Cross Entropy Loss is usually used in classification problems. In essence, it is a measure of difference between the desired probablity distribution and the predicted probablity distribution. Suppose the classification is binary classification problem, the label are \({0, 1}\). Then the loss function for a single sample in the dataset is expressed as:

\[-y \log(p)-(1-y) \log(1-p)\ ,\]

where \(y\) is the label of the sample, and \(p\) is the predicted probability of the sample belonging to class 1.

For \(K\)-class (\(K >2\) ) classification problems, the predicted probablity output for a single sample is a vector of length \(K\): \([p_0, p_1, \ldots, p_{K-1}]\). The Cross Entropy Loss is extended as: \[-log (p_k)\ ,\] where \(k\) is the ground truth label for the sample. If \(p_k\) equals 1, then there is no loss incurred for that sample.

We often see the term “Softmax Loss” in literature or blog post. In fact, there is no such thing as “Softmax Loss”, as is discussed on this Quora post. Suppose the original prediction for a sample is \([x_0, x_1, \ldots, x_{K-1}]\), we can get the normalized probablity \([p_0, p_1, \ldots, p_{K-1}]\)， where we have:

\[p_k = \frac{\exp(x_k)}{\sum_{i=0}^{K-1}\exp(x_i)}\ .\]

So the Cross Entropy Loss really is:

\[-\log \frac{\exp(x_k)}{\sum_{i=0}^{K-1}\exp(x_i)}\ .\]

In brief, the so-called Softmax Loss is just Softmax function followed by Cross Entropy Loss.

# Contrastive Loss

Contrastive Loss is often used in image retrieval tasks to learn discriminative features for images. During training, an image pair is fed into the model with their ground truth relationship \(y\): \(y\) equals 1 if the two images are similar and 0 otherwise. The loss function for a single pair is:

\[yd^2+(1-y)\max (margin-d, 0)^2\ ,\]

where \(d\) is the Euclidean distance between the two image features (suppose their features are \(f_1\) and \(f_2\)): \(d = \Vert f_1 - f_2\Vert_2\). The \(margin\) term is used to “tighten” the constraint: if two images in a pair are dissimilar, then their distance shoud be at least \(margin\), or a loss will be incurred.

# Triplet Loss

Triplet Loss is another loss commonly used in CNN-based image retrieval.

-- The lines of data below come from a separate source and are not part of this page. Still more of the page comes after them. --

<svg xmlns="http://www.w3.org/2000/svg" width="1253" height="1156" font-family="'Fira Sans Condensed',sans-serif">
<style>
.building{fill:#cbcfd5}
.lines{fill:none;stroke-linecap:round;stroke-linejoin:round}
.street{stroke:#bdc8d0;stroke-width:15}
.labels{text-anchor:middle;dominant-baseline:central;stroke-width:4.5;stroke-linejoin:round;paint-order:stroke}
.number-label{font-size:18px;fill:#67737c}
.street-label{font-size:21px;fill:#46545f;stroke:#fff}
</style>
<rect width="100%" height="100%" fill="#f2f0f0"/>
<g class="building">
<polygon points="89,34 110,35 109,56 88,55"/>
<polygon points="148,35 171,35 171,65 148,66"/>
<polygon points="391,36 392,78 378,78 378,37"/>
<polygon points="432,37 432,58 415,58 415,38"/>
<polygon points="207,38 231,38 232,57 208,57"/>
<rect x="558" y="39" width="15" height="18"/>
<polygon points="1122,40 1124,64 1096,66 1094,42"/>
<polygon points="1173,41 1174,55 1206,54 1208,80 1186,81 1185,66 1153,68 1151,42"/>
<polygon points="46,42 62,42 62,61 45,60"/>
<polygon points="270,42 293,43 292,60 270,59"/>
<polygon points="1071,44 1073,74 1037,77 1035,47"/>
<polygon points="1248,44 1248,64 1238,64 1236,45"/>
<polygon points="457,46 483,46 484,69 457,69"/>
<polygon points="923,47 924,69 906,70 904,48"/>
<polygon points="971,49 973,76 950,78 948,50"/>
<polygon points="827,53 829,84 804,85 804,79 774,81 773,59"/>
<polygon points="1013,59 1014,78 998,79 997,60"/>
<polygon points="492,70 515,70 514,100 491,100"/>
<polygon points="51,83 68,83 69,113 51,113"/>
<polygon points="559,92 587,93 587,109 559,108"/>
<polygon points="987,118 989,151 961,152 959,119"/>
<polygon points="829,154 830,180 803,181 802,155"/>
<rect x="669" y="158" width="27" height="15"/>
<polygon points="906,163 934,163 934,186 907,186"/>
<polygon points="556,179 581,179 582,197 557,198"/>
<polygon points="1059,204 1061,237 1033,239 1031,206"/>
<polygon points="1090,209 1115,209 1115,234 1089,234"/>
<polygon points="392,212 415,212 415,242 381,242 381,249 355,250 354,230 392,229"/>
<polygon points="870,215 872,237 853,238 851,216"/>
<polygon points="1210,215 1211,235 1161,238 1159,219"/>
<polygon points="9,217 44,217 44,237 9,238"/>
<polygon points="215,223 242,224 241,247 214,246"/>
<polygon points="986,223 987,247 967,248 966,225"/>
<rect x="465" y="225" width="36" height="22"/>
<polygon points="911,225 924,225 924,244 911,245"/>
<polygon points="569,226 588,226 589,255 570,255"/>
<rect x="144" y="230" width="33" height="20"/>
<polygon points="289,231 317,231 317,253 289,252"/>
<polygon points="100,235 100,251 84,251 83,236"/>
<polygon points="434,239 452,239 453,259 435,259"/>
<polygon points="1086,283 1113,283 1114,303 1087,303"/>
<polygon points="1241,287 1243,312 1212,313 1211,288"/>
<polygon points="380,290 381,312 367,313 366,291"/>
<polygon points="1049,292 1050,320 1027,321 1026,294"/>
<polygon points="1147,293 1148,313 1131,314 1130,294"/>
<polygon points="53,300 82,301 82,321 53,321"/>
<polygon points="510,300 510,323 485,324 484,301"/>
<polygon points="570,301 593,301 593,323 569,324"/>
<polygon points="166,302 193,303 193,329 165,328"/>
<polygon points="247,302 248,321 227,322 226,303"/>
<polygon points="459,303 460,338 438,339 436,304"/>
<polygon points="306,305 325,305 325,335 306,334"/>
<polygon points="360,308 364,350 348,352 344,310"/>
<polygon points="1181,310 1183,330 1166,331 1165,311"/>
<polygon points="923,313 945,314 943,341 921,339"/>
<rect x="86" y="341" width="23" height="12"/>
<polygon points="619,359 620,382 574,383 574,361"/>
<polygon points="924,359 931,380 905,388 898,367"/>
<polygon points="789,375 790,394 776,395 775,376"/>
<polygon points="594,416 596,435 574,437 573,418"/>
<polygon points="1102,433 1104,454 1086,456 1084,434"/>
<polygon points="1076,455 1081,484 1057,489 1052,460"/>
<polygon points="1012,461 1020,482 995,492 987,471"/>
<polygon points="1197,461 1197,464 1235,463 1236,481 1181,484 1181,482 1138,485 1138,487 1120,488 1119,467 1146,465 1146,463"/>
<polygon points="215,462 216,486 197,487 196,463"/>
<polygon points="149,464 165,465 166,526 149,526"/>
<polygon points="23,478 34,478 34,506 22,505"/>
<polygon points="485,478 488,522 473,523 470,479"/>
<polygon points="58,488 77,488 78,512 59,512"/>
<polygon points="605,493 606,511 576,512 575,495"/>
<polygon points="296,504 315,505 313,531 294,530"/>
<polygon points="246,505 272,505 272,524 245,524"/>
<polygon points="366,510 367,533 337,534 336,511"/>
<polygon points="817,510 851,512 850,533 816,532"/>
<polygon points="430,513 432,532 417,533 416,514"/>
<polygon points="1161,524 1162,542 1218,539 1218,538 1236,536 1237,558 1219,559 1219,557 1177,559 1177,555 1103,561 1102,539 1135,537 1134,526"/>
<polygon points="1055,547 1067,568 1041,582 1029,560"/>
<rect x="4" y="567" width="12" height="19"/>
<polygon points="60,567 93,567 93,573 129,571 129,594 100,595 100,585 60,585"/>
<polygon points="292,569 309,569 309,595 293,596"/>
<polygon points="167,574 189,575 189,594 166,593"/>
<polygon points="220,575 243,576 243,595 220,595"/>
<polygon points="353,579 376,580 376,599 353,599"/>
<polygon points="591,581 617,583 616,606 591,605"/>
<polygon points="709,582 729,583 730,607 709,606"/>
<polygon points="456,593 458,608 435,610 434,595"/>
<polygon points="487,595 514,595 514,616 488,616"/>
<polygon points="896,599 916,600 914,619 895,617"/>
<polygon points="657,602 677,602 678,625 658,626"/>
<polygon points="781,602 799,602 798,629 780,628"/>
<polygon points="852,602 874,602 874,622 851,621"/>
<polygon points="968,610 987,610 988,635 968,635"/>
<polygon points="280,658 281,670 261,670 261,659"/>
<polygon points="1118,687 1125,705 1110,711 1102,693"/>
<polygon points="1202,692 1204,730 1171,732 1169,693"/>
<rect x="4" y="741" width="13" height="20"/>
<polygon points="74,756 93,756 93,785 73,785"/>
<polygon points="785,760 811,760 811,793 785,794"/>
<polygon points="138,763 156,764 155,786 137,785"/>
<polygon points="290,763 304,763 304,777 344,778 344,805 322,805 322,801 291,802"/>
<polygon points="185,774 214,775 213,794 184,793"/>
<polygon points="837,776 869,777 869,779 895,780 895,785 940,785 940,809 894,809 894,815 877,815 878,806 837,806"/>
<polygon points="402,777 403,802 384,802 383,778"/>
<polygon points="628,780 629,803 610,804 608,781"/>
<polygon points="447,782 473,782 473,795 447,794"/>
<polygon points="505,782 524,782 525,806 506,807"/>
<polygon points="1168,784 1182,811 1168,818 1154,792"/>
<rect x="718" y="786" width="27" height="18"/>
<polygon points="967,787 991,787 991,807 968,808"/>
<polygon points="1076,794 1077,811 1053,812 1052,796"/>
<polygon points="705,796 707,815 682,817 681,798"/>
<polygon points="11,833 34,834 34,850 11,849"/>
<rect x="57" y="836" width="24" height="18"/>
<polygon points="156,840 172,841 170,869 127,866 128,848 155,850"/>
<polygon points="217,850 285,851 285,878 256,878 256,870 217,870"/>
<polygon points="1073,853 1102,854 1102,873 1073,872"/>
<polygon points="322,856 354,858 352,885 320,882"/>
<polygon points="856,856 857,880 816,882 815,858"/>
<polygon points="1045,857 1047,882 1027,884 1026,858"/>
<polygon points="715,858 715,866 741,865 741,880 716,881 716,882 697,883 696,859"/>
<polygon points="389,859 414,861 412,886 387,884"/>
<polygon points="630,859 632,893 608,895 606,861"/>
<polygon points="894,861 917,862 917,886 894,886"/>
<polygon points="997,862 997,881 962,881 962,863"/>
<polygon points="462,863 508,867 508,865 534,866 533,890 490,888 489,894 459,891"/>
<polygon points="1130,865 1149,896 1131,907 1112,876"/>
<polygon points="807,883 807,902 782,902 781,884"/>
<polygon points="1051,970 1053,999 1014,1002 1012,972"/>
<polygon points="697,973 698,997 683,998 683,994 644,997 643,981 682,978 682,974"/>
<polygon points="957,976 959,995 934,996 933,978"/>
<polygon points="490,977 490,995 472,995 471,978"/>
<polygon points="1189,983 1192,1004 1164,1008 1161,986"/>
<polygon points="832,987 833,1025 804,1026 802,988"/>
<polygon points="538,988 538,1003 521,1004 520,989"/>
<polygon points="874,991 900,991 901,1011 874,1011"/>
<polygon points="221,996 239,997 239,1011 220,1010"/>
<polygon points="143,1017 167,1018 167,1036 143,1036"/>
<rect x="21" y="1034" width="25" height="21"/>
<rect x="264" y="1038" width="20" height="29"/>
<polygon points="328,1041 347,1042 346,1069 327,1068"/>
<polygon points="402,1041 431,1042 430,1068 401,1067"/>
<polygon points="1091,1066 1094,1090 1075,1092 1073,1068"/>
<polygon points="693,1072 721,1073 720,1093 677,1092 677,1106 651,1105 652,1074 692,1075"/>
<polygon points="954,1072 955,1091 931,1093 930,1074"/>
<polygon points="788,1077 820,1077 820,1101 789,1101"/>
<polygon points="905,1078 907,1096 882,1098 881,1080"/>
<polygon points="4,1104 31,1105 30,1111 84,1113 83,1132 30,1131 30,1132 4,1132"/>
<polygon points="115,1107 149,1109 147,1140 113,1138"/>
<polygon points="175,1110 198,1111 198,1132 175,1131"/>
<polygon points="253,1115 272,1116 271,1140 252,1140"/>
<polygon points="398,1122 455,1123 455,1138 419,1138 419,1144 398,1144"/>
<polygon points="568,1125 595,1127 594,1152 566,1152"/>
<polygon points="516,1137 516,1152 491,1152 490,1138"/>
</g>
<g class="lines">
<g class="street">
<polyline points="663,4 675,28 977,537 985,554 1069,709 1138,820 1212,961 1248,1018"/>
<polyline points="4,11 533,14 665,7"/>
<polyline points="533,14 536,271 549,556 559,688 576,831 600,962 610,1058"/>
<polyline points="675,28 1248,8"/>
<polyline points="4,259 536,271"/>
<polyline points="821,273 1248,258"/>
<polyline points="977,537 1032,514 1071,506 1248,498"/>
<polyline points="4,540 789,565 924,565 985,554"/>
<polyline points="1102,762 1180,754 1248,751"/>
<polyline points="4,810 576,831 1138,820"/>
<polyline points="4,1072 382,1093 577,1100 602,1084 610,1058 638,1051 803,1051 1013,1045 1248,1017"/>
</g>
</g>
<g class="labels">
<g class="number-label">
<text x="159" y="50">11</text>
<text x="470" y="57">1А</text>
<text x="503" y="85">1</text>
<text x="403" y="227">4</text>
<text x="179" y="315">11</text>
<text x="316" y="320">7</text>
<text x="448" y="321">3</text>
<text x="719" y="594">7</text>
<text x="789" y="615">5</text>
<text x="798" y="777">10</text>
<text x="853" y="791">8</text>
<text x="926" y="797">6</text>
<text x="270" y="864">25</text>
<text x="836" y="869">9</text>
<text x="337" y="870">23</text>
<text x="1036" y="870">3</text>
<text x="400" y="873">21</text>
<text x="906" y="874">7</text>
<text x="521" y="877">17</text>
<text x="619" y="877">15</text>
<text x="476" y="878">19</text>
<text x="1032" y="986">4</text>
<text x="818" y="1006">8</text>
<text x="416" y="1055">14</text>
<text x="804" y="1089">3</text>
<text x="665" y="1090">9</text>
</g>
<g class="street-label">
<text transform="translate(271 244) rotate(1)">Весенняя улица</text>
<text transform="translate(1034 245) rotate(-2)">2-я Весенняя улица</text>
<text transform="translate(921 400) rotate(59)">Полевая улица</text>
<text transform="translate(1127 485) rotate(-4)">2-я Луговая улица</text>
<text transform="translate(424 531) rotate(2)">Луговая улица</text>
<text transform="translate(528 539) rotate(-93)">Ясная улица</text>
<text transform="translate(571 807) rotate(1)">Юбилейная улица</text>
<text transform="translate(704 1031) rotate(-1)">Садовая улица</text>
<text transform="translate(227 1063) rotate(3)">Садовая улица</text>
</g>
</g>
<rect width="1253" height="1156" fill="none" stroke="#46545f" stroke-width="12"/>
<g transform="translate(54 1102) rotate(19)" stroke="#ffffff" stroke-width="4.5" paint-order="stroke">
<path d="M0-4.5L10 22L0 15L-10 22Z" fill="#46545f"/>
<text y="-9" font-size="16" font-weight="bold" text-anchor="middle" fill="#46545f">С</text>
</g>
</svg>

During training process, an image triplet \((I_a, I_n, I_p)\) is fed into the model as a single sample, where \(I_a\), \(I_n\) and \(I_p\) represent the anchor, postive and negative images respectively. The idea behind is that distance between anchor and positive images should be smaller than that between anchor and negative images. The formal definition is:

\[\max \left( {\Vert f_a- f_p \Vert}^2 - {\Vert f_a - f_n \Vert}^2 + m, 0\right)\ .\]

In the above equation, \(m\) is a margin term used to “stretch” the distance differences between similar and dissimilar pair in the triplet, \(f_a, f_p, f_n\) are the feature embeddings for the anchor, postive and negative images.